Chapter 18, Problem 18.72P

Interpretation Introduction

Interpretation:

$K_a$ of $\text{HX}$ has to be calculated when the solution of has $\text{pH 3}\text{.54}$.

Concept Introduction:

An equilibrium constant $\left(K\right)$ is the ratio of concentration of products and reactants raised to appropriate stoichiometric coefficient at equlibrium.

For the general acid HA,

  $\text{HA}\left(\text{aq}\right)+{\text{H}}_{\text{2}}\text{O}\left(\text{l}\right)\rightleftharpoons {\text{H}}_{\text{3}}{\text{O}}^{+}\left(\text{aq}\right)+{\text{A}}^{-}\left(\text{aq}\right)$

The relative strength of an acid and base in water can be also expressed quantitatively with an equilibrium constant as follows:

$K_a=\frac{\left[{\text{H}}_{\text{3}}{\text{O}}^{+}\right]\left[{\text{A}}^{-}\right]}{\left[\text{HA}\right]}$                                                                                                 $\left(1\right)$

An equilibrium constant $\left(K\right)$ with subscript $a$ indicate that it is an equilibrium constant of an acid in water.

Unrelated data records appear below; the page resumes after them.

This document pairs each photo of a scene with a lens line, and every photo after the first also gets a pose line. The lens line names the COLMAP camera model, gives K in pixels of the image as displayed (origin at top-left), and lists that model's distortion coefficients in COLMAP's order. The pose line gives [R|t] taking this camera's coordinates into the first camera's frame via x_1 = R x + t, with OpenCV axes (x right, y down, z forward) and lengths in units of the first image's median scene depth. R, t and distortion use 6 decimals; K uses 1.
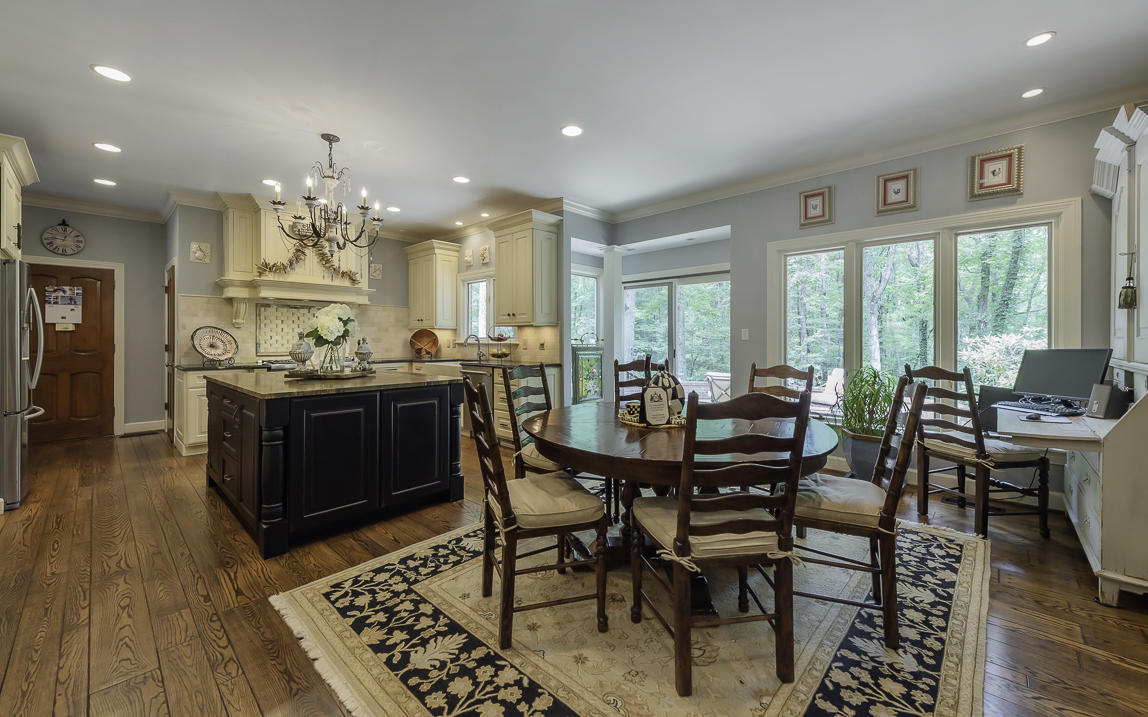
lens RADIAL K [[447.1, 0, 576.7], [0, 447.1, 337.3], [0, 0, 1]] dist [0.008991, -0.002566]
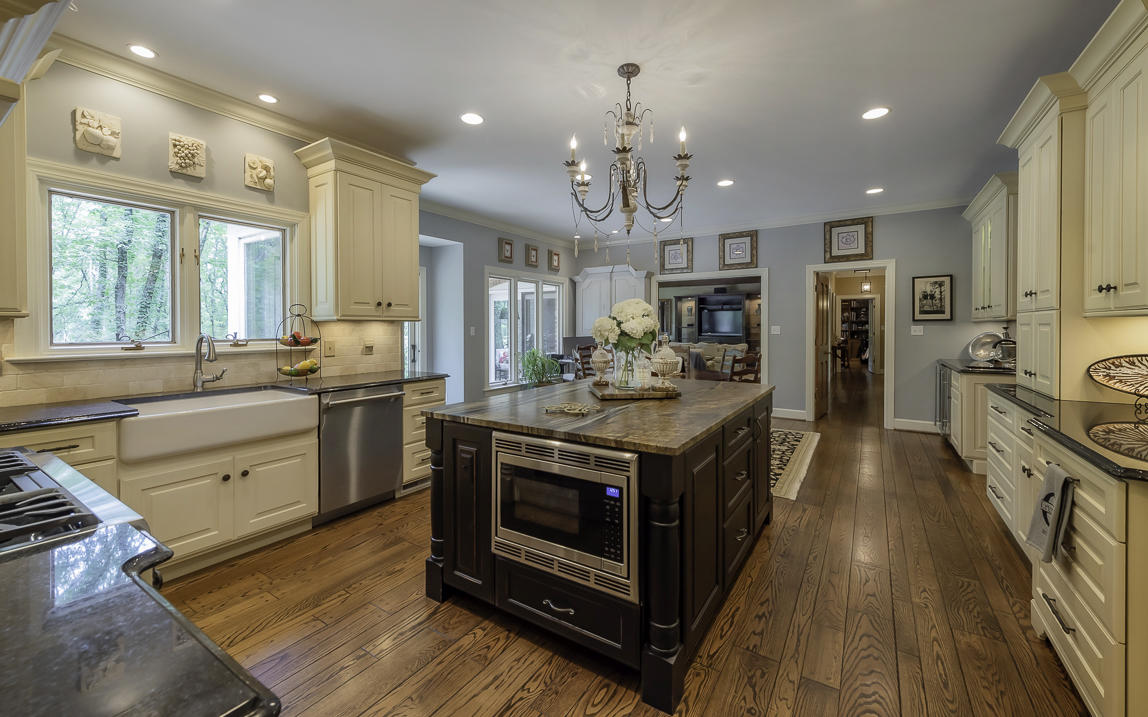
lens RADIAL K [[447.1, 0, 584.3], [0, 447.1, 330.7], [0, 0, 1]] dist [0.008991, -0.002566]
pose [[-0.181156, -0.005243, 0.983440, -0.864051], [0.000139, 0.999986, 0.005357, -0.014149], [-0.983454, 0.001107, -0.181153, 0.826207]]
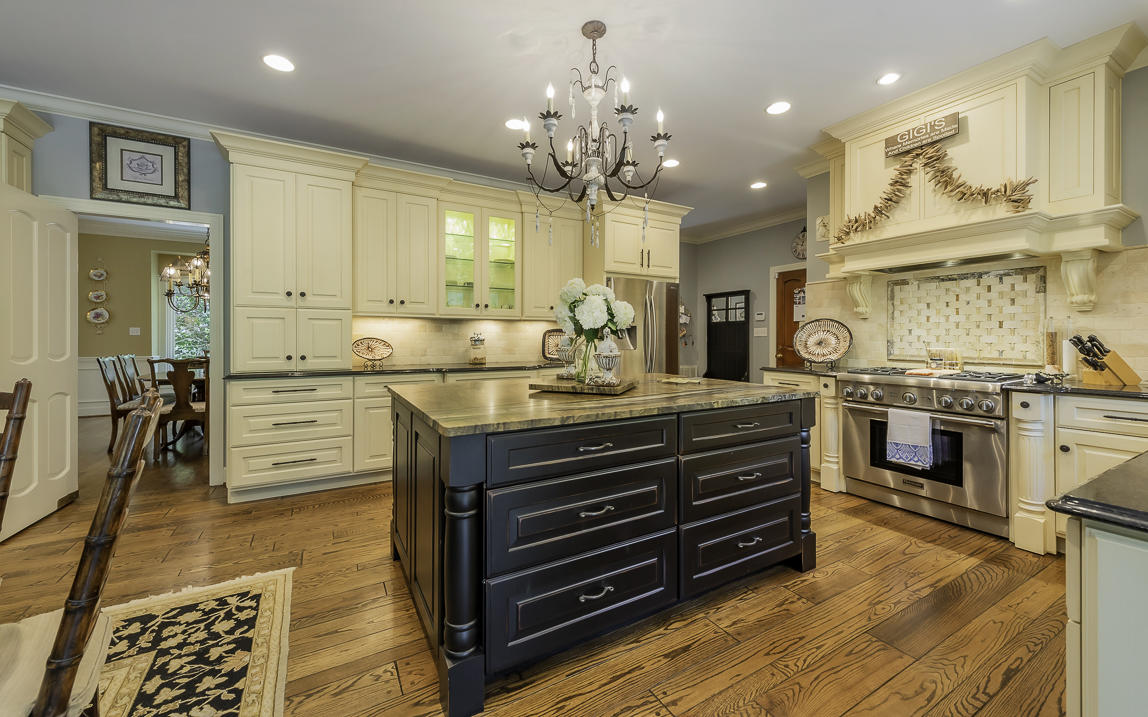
lens RADIAL K [[447.1, 0, 575.9], [0, 447.1, 337.1], [0, 0, 1]] dist [0.008991, -0.002566]
pose [[-0.296522, -0.001146, -0.955025, 0.064810], [0.001637, 0.999997, -0.001708, 0.008681], [0.955025, -0.002070, -0.296519, 0.802642]]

The formula is given below for calculating concentration of ${\text{H}}_{\text{3}}{\text{O}}^{\text{+}}$,

${\text{[H}}_{\text{3}}{\text{O}}^{\text{+}}{\text{] = 10}}^{\text{-pH}}$

The molarity can be calculated by using following formula,

$\text{Molarity}\text{= }\frac{\text{Moles}\text{of}\text{solute}}{\text{Volume}\text{of}\text{the}\text{solution}}$